So do I! But then again maybe the marrige is not that happy .... 

opcorn: 

Get a nice rear handle. Husqvarna, Stihl, Solo, Echo, Hitachi/Tanaka or whatever brand you prefer in the 2.5-3hp class. 

good luck,

7


----------



## CGC4200 (Apr 4, 2010)

*Top handle saw on ground-lack of leverage*

I have a 25 year old Poulan S25 top handle. I don't like the lack of
leverage cutting on ground. I almost tripped & fell into it last fall.
It does not have a chain brake.
I use a PP 260 & standard Husqvarna 435 for light use.
The old S25 has a Granberg cut & trim attachment mounted on bar
now, yet to try it. The southern magnolia in my yard is trying to
turn into a thicket, I need to trim the sprouts back a little.


----------



## Jimbo26 (Jun 25, 2020)

MaddBomber said:


> I messed around with a 435T and they are very light, and well balanced but also seemed a little flimsy. An orange Redmax for sure.
> 
> In regards to the 'flimsy' part, I have a horror story in regards to this particular saw that fortunately ends well. Husqvarna should have already addressed this as I could see this easily happening to someone else. Note the 'suspension' of this saw- its real good for Countervibe, but this is also where the weakness lies.
> Ok, I was cutting a fallen dead tree section to repair a fence line, the long dead tree being around 12' circumference (yes, I know it's a 'limbing' saw, but it has the guts of a utility!) and got towards the bottom of the cut and-- Pinch!
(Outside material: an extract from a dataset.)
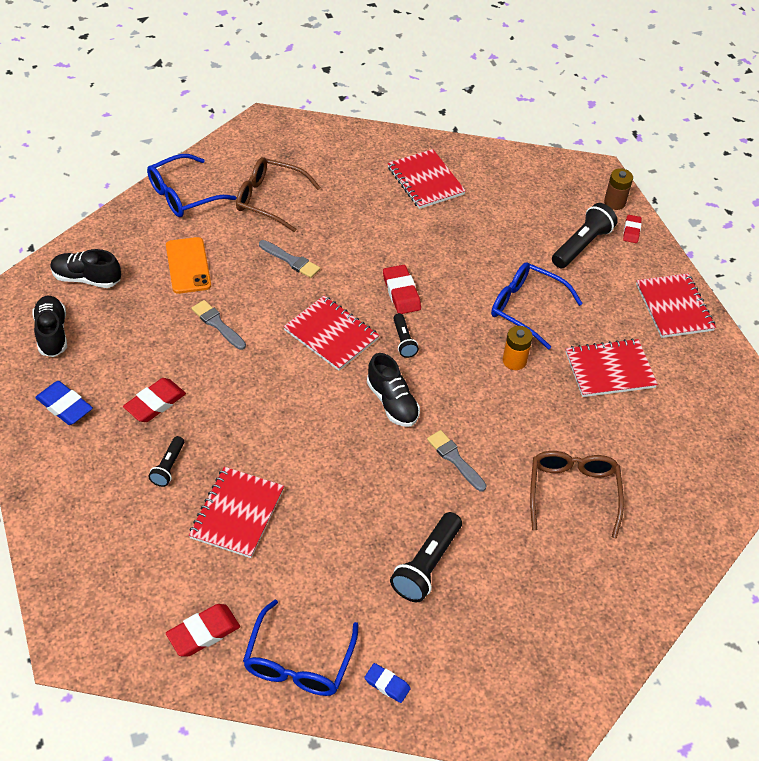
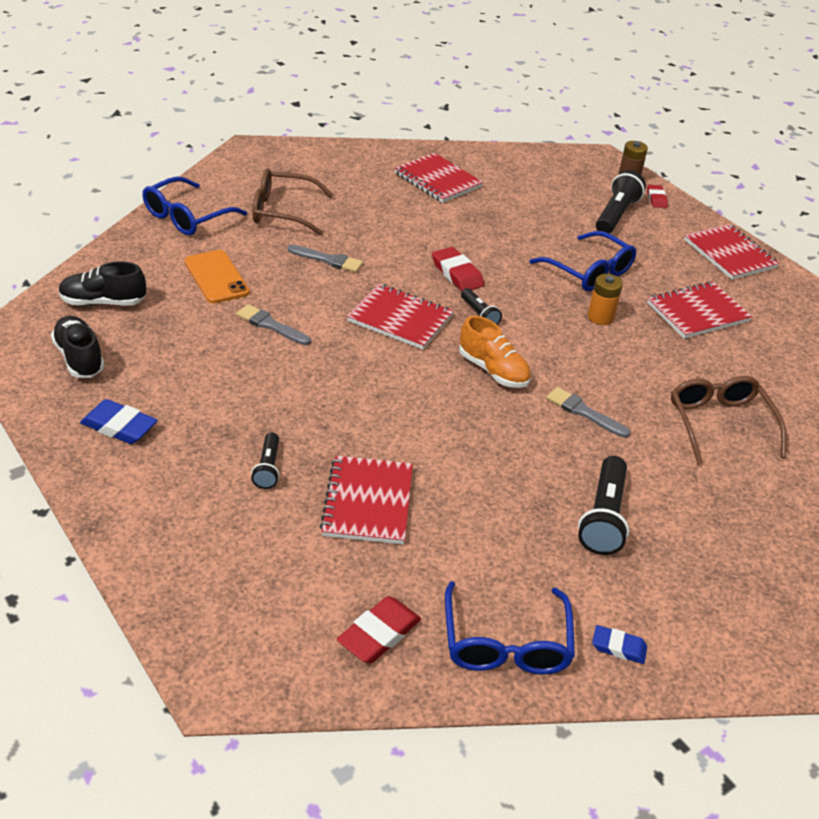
camera: 15 degrees left, 10 degrees down
(155, 403) = (228, 408): red eraser -> none
(392, 402) = (493, 370): black shoe -> orange shoe
(526, 308) = (589, 272): blue glasses -> blue glasses turned 150 degrees counterclockwise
After cursing the situation for a moment I began to wrestle the saw in an attempt to free it. Got close enough but still struggling with it so I gave it a good HEAVE and the saw says Ugh!  Oops- on further examination, the inner chassis looks a bit dislocated! No, this is not good.
> ...


----------



## JR Hill (May 15, 2021)

I just bought a T435 to replace a worn out 435. This is for limbing.

I measured the pitch at the store and thought I was good to go as I have a spool of 20RC. Oops, not. This saw has 3/8 mini and whil it does fit the bar groove the drive link is different. I think the 435 bar will mount but I'm hitting a wall on drum for the T435 with a sprocket to fit the 20RC.

The saw is a few lbs lighter than the 435. I like that. It has enough power for liming use. I don't know if it has enough power for a full profile chain but I may not get to find out.


----------